Epigenetic regulation of human embryonic stem cell differentiation Human embryonic stem cells (ESC) are pluripotent cells derived from embryos at the blastocyst stage of development. Their embryonic origin confers upon them the capacity to proliferate indefinitely in vitro while maintaining their ability to differentiate into a large number of specialised cell types. The use of ESC has great potential for better understanding the early stages of human development and for future biomedical applications, including patient-specific therapies, disease modelling and drug discovery. During embryonic development and ESC differentiation, pluripotent cells with identical genomes give rise to distinct cell types using epigenetic mechanisms to establish lineage-specific transcriptional programmes. Our research group is actively investigating several of these epigenetic mechanisms, ranging from the roles of histone modifying proteins in gene repression, to the coordination and functional output of higher-order chromatin organisation. This PhD project will test the hypothesis that gene regulatory networks are controlled by epigenetic modifications and long-range genome interactions during human ESC differentiation. You will use well-established human ESC differentiation assays, in combination with state-of-the-art genomic and epigenomic approaches, to investigate the dynamics of transcriptional and epigenetic processes. Bioinformatic analyses will identify global and gene-specific changes in gene regulatory networks that may underlie mechanisms controlling stem cell fate decisions. Potential mechanisms will be tested using loss of function approaches with a particular focus on the outcome of ESC differentiation. Results will better define how epigenetic mechanisms underpin lineage-specific transcriptional programs in stem cells and development.
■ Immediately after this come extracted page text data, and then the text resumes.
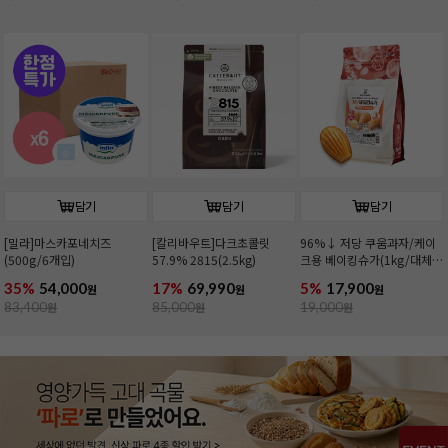
담기
담기
담기
[밀라]마스카포네치즈
[칼리바우트]다크초콜릿
96%↓ 저당 쿠움과자/케이
(500g/6개입)
57.9% 2815(2.5kg)
크용 베이킹슈가(1kg/대체
당)
35%
54,000
17%
69,990
5%
17,900
원
원
원
83,400
원
85,000
원
19,000
원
- Rugg-Gunn et al. (2012) Cell-surface proteomics identifies lineage-specific markers of embryo-derived stem cells. Developmental Cell. 22:887.
- Rugg-Gunn et al. (2010) Distinct histone modifications in stem cell lines and tissue lineages from the early mouse embryo. Proc. Natl. Acad. Sci. USA. 107(24):10783.
- Rugg-Gunn et al. (2005) Epigenetic status of human embryonic stem cells. Nature Genetics. 37(6): 585.